§ **Exercise directions**
Edit the lines from the line with "## Encoding" up to and including the line with "Note that γ" so that "finalizer" becomes "destructor" throughout, with everything else left unchanged.

(Stored data)
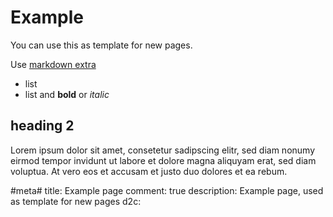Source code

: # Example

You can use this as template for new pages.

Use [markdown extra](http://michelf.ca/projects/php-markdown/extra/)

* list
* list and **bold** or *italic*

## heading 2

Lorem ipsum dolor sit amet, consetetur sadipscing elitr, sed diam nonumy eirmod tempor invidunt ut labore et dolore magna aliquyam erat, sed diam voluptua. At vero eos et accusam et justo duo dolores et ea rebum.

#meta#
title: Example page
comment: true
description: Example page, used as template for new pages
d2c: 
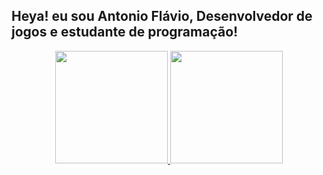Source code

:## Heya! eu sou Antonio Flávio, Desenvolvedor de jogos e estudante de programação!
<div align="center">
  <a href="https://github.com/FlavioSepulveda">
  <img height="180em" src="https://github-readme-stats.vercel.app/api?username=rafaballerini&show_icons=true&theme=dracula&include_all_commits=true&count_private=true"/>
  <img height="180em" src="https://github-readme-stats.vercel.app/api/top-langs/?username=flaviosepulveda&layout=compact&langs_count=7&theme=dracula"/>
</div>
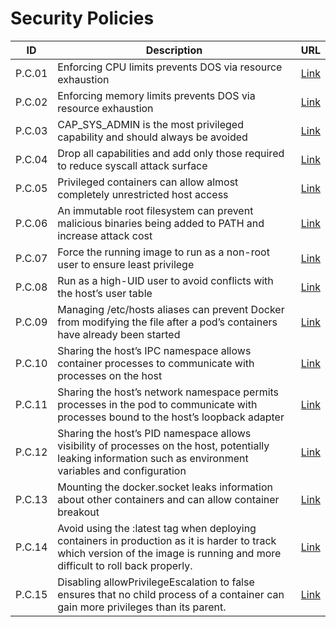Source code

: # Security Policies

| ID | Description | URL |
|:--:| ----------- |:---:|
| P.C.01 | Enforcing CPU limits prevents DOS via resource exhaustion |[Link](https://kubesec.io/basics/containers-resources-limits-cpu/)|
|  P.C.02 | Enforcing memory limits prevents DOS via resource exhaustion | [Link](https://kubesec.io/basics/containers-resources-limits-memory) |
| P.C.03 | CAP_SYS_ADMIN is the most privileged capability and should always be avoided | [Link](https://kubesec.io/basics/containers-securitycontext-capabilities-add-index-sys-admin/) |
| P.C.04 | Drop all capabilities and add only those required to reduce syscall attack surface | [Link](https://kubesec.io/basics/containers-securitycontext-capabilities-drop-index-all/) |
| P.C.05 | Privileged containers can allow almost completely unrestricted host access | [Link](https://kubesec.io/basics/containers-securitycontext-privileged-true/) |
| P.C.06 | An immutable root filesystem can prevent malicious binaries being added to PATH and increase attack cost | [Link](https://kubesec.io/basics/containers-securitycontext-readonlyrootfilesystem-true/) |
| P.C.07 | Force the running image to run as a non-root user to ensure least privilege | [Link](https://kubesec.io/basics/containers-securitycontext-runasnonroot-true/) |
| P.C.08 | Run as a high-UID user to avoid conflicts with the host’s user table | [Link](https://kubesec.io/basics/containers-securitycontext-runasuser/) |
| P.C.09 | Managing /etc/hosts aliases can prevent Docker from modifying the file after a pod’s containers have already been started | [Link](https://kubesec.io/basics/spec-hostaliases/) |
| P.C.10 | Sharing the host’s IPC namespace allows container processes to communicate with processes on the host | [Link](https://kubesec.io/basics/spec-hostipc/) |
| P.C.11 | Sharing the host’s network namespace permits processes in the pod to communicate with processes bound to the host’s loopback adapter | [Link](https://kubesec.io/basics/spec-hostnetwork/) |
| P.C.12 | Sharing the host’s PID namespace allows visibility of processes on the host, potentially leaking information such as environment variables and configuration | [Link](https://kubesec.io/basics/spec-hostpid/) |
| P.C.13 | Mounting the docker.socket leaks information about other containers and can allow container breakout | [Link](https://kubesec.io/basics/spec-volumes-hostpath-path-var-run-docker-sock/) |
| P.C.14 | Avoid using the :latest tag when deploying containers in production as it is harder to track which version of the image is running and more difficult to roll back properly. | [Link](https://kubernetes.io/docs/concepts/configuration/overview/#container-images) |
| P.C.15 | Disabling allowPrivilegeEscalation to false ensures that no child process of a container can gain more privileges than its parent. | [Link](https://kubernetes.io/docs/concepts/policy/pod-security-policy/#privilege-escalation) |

---

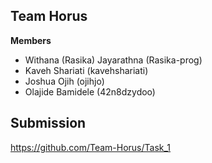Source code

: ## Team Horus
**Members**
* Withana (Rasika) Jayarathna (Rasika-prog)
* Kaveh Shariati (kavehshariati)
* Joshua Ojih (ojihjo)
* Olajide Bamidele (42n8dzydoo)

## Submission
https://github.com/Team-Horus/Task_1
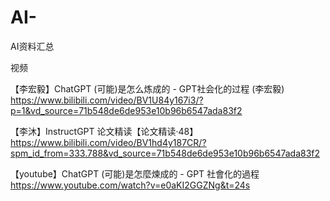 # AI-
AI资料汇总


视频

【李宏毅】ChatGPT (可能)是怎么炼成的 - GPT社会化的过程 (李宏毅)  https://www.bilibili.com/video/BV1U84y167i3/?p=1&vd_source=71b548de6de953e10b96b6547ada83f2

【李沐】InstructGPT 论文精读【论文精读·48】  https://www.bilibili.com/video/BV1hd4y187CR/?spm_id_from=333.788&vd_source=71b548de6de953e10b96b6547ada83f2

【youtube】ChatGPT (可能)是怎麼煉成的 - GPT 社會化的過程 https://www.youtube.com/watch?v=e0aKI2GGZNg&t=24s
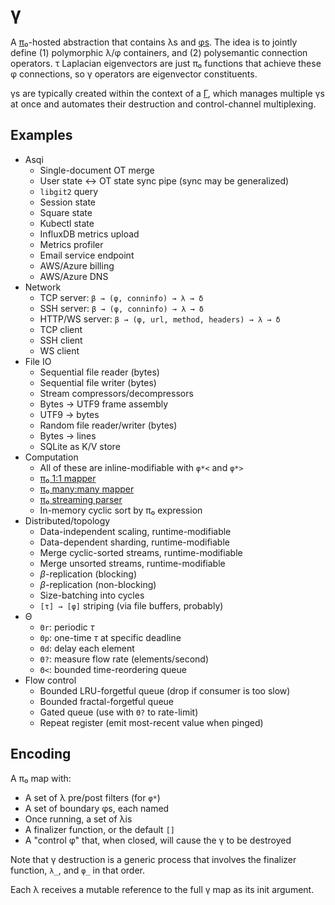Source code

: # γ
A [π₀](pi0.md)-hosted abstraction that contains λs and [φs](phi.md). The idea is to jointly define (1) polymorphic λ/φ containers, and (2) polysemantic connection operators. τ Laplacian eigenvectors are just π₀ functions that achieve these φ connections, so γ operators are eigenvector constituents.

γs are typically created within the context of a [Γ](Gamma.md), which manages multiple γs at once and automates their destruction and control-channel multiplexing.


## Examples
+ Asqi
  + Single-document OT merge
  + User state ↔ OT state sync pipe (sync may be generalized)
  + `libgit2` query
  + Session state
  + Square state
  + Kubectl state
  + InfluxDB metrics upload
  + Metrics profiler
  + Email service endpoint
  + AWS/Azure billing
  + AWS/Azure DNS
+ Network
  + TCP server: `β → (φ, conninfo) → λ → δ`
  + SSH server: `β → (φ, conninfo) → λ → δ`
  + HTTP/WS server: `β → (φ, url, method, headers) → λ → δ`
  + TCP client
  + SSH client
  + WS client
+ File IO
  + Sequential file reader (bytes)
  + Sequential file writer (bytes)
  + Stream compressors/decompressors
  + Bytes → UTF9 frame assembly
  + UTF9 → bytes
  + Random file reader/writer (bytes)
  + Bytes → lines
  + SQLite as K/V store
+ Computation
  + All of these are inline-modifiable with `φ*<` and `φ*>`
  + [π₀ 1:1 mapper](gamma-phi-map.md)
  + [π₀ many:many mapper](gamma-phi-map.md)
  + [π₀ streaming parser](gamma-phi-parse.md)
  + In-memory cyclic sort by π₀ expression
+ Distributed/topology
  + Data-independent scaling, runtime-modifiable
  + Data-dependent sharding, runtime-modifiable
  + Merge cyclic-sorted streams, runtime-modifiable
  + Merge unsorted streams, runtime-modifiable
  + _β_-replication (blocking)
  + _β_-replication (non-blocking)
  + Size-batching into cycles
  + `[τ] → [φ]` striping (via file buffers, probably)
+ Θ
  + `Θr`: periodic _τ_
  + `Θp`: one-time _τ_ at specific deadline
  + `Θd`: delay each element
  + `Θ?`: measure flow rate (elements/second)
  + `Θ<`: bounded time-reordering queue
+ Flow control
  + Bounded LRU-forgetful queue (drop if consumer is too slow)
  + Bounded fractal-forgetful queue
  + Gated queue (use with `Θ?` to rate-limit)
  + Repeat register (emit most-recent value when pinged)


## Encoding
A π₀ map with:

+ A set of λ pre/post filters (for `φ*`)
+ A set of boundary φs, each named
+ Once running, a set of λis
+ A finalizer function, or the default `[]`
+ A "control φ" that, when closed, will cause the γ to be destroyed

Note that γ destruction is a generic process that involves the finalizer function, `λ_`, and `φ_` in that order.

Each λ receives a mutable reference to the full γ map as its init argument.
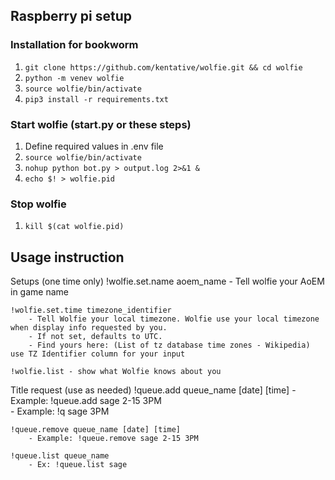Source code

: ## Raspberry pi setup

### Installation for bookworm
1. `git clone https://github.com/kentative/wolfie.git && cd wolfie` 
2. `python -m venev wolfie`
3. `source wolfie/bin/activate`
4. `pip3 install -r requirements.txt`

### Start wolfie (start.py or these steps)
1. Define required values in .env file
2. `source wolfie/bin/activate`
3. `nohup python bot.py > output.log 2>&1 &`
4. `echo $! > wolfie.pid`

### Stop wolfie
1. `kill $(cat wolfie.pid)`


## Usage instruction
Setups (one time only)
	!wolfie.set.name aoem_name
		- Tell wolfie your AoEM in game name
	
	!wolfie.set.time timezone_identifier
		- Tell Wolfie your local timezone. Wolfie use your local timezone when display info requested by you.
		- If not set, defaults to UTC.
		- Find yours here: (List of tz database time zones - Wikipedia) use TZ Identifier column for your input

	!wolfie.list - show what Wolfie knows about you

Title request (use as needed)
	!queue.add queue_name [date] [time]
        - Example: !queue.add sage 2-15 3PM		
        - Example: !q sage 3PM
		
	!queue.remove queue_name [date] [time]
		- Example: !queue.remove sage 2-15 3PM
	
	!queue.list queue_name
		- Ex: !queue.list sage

--

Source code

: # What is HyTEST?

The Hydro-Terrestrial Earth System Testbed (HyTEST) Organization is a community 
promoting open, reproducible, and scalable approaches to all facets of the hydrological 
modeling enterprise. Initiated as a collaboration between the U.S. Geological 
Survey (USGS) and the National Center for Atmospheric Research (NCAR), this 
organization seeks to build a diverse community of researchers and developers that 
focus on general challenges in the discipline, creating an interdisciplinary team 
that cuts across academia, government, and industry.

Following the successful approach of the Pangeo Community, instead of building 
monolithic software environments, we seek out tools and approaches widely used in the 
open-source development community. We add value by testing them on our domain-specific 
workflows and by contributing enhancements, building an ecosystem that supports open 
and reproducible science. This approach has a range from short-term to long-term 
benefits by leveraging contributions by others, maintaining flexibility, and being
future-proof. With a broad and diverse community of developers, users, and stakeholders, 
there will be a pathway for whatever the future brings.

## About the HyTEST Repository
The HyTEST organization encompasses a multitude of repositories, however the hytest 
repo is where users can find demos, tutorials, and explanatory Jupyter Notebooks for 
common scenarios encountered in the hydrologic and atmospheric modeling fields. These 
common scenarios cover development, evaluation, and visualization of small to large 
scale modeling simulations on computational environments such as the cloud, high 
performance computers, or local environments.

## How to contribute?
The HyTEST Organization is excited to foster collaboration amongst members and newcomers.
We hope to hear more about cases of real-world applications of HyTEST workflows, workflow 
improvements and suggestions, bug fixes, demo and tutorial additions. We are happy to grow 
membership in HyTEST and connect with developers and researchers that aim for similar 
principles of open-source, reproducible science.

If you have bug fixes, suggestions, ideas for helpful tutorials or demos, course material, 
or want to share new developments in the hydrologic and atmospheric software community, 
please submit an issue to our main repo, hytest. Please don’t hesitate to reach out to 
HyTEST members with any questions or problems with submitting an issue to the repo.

§ **Answer to this exercise**
## Encoding
A π₀ map with:

+ A set of λ pre/post filters (for `φ*`)
+ A set of boundary φs, each named
+ Once running, a set of λis
+ A destructor function, or the default `[]`
+ A "control φ" that, when closed, will cause the γ to be destroyed

Note that γ destruction is a generic process that involves the destructor function, `λ_`, and `φ_` in that order.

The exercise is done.